A Internet mudou o mundo, tal como o conhecíamos, apesar de estar ainda a dar os primeiros passos. Afinal, passam-se apenas 30 anos desde que Tim-Berners Lee divulgou o primeiro código web. Contudo, as mudanças são já substanciais nos processos de governação e na forma como os decisores se relacionam com o público.
Carlos Vilas Boas
Completam-se em 2020 três décadas desde que Tim Berners-Lee escreveu o código do primeiro servidor www e o primeiro editor de hipertexto para a plataforma NeXTStep, em que juntamente com Robert Caillau publicou a WorldWideWeb: Proposal for a Hyper Text Project, trabalho esse disponibilizado dentro do CERN em 1990, marco histórico considerado como o da criação da internet.
A internet conduziu à possibilidade da transformação do procedimento administrativo num procedimento eletrónico, de comunicação e de decisão à distância, o que alterou radicalmente as dinâmicas de contacto entre a Administração Pública (AP) e os particulares.
O recurso aos novos meios tecnológicos provocou uma descaracterização da AP tradicional, com a redução de tarefas mecânicas, como o registo da entrada, da saída de requerimentos e de documentação, o arquivamento em papel dos processos físicos, a extração de cópias e fotocópias dos documentos instrutórios, a notificação presencial de atos interlocutórios e de decisões ou ainda o próprio transporte dos documentos entre os vários serviços públicos.
As Nações Unidas adotaram a Agenda 2030, que destaca explicitamente no seu objetivo 16 a necessidade de construir sociedades pacíficas, justas e inclusivas, que se baseiem na boa governação em todos os níveis, transparência, eficácia e responsabilidade, tendo publicado o United Nations E-Government Survey 2018: Gearing E-Government to Support Transformation, que tem como objetivo a orientação do governo eletrónico para apoiar a transformação em sociedades sustentáveis e resilientes.
Este perspetiva teve entre nós consagração no artigo 14º do Código de Procedimento Administrativo (CPA) de 2015, estabelecendo o princípio que os órgãos e serviços da AP devem utilizar meios eletrónicos no desempenho da sua atividade.
A administração eletrónica tem o objetivo de facilitar a relação entre particulares e a AP, mas também o de conferir maior transparência nos atos da administração e o seu controle, daí que o CPA e a Lei de Acesso aos Documentos Administrativos (LADA) consagrem a regra que todas as pessoas têm o direito de acesso aos arquivos e registos administrativos.

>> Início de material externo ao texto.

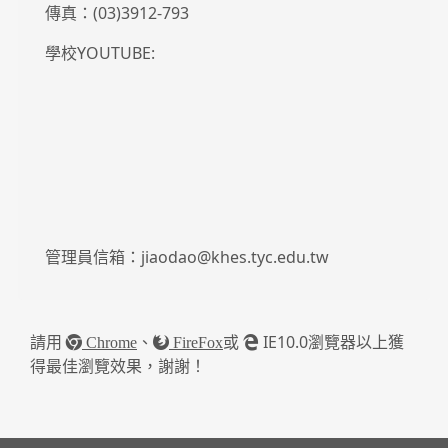
傳真：(03)3912-793
學校YOUTUBE:
管理員信箱：jiaodao@khes.tyc.edu.tw
請用
、
或
IE10.0瀏覽器以上獲
Chrome
FireFox
得最佳瀏覽效果，謝謝！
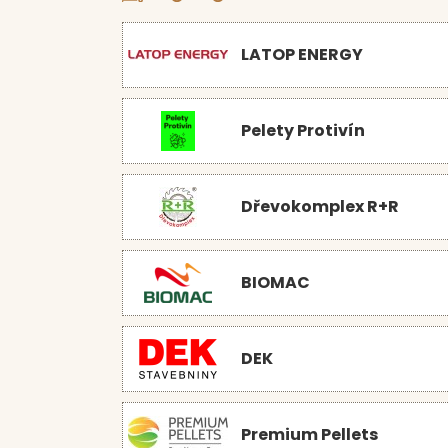
LATOP ENERGY
Pelety Protivín
Dřevokomplex R+R
BIOMAC
DEK
Premium Pellets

A publicação do RGPD e, posteriormente, da Lei n.º 58/2019, de 8 de agosto que o executa em Portugal, veio lançar a confusão, pois à boleia do regime de proteção de dados, alguns órgãos da AP aproveitaram para regressar aos tempos idos da opacidade, como fez notar um artigo publicado no Público em março do ano passado, dando como exemplo um contrato público numa câmara da região da beira baixa, ironizando o autor que a “protecção de dados é levada tão a sério que os contratos publicados até têm o nome do próprio presidente da câmara borrado a preto”.

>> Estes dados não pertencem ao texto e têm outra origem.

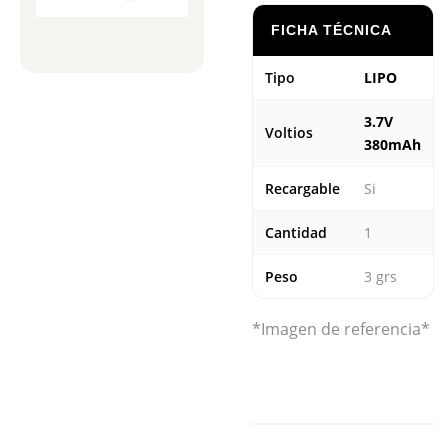
FICHA TÉCNICA
Tipo
LIPO
3.7V
Voltios
380mAh
Recargable
Si
Cantidad
1
Peso
3 grs
*Imagen de referencia*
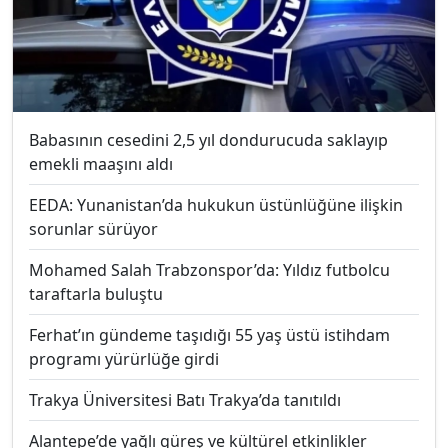
Babasının cesedini 2,5 yıl dondurucuda saklayıp
emekli maaşını aldı
EEDA: Yunanistan’da hukukun üstünlüğüne ilişkin
sorunlar sürüyor
Mohamed Salah Trabzonspor’da: Yıldız futbolcu
taraftarla buluştu
Ferhat’ın gündeme taşıdığı 55 yaş üstü istihdam
programı yürürlüğe girdi
Trakya Üniversitesi Batı Trakya’da tanıtıldı
Alantepe’de yağlı güreş ve kültürel etkinlikler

Evidentemente que o regime da proteção de dados não veio revogar o princípio da transparência, aliás os princípios da administração aberta e da proteção de dados pessoais sensíveis convivem muito bem entre si e têm ambos expressão legal no CPA.
Nos casos em que possa haver colisão entre a transparência e a proteção de dados, a questão resolve-se após ponderação, no quadro do princípio da proporcionalidade, de todos os direitos fundamentais em presença e do princípio da administração aberta, que justifique o acesso à informação. No âmbito da contratação pública, o artigo 27º da Lei n.º 58/2019 veio determinar que caso seja necessária a publicação de dados pessoais, não devem ser publicados outros dados pessoais para além do nome, sempre que este seja suficiente para garantir a identificação do contraente público e do cocontratante.

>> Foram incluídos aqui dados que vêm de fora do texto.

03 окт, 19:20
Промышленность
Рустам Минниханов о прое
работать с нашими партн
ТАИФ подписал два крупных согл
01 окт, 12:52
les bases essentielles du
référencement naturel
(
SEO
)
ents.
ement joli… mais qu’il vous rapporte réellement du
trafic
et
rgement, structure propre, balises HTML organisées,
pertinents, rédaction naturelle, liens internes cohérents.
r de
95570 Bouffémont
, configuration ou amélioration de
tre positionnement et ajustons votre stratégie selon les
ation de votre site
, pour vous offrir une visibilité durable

É possível que se caminhe para um procedimento administrativo em que se eliminem dados sensíveis dos interessados, indicando-os somente por um código numérico, reservando-se ao respetivo órgão público o conhecimento da lista com a atribuição a cada pessoa do respetivo código.
Mas só existe estado de direito e smart city num regime de transparência, que permita aos cidadãos um escrutínio da actividade dos órgãos decisores públicos.